New York’s ‘Desi Food Truck’
While New York City offers a considerable variety of Indian restaurants, the mobile food truck is mostly associated with falafel, shawarma, tacos, and ice-creams. Apart from the dosa cart at the New York University campus in downtown Manhattan, few desi mobile food vendors have captured the imagination.
Alamgeer Elahi hopes to reverse the trend. Walk down Fifth Avenue and, at the intersection of 27th Street, it's hard to miss a yellow van plastered with posters of Bollywood stars. Peek closer and you see the metallic surface adorned with Pakistani tribal art, a roof decorated with embroidered curtains and an unmistakable whiff of fresh lachha parathas.
Anand Kumar, 31, who works in a technology firm in Jersey City, had just bought himself a Kolkata Biryani on a Tuesday afternoon.
"I've had the kati roll here before and it's phenomenal,” says Mr. Kumar, who is a second-generation Indian living in Manhattan.
Mr. Elahi says a "significant" number of non-Indians also frequent the truck, which he started operating last month and calls Desi Food Truck. One of them Seybou Diallo, a banker who works on Fifth Avenue, said the cart was "convenient, especially when I need to grab a quick bite and rush back to work."
Mr. Elahi, who also has another truck on Sixth Avenue, at the intersection of 40th Street, says he hopes to cash in on New York city's hectic pace.
"Many people don't have time for relaxed lunches here. And many would rather spend less," he said.
Mr. Elahi is in his forties and originally from the eastern Indian city of Kolkata, where his parents moved from Pakistani Punjab. He has lived in New York City for 18 years, during which time he's dabbled in the mobile-phone business, real estate and food. Apart from managing the truck, he's also a one-man marketing department, coaxing passers-by to sample "authentic Indian delicacies."
Food-carts are a competitive business and the economics is tricky. Mr. Elahi worries he has under-priced himself—the kati rolls cost $4 compared with the $4.75 charged by the established Kati Roll Company.
"We opened on July 4 and haven't broken even yet," he said. "So I may increase the price in the next few months."
He also hopes to cater to the needs of the younger, partying crowd.
"You see parties finishing in the early mornings, especially in the weekends, and a lot of hungry people at the end. We're open till 6 a.m. on the weekends," he said.
The menu is welcoming. The kati rolls are meatier—and cheaper—than what you get at restaurants in the neighbourhood. His fillings come wrapped in traditional lachha parathas, a multilayered unleavened bread made with lashings of ghee, or clarified butter, unlike some joints that use rotis and chapatis as substitutes.
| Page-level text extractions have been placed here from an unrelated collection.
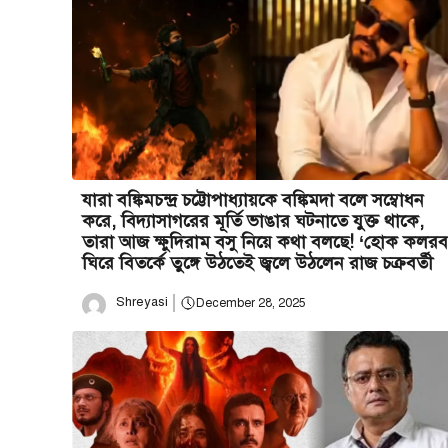
যারা বঙ্কিমচন্দ্র চট্টোপাধ্যায়কে বঙ্কিমদা বলে সম্বোধন
করে, বিদ্যাসাগরের মূর্তি ভাঙার ঘটনাতে যুক্ত থাকে,
তারা আজ ক্ষুদিরাম বসু নিয়ে কথা বলছে! ‘হোক কলরব
ঘিরে বিতর্কে তুঙ্গে উঠতেই জ্বলে উঠলেন রাজ চক্রবর্তী
Shreyasi
December 28, 2025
The dal and rice, with pickle, raw onions and tomatoes on the side, has a tender home-made quality to it but what really blows one away is the sandesh, a traditional Bengali sweet, which Mr. Elahi hopes to popularize in Manhattan. Maybe it'll eventually get him a place on one of the annual lists that pick the best of the city's many, many food trucks.
He also has big weekend plans to serve Kachchi Biryani, made with goat, a Hyderabadi special which needs to be slow cooked for 3-4 hours.
"Now that's a biryani," he says with a glint in his eyes.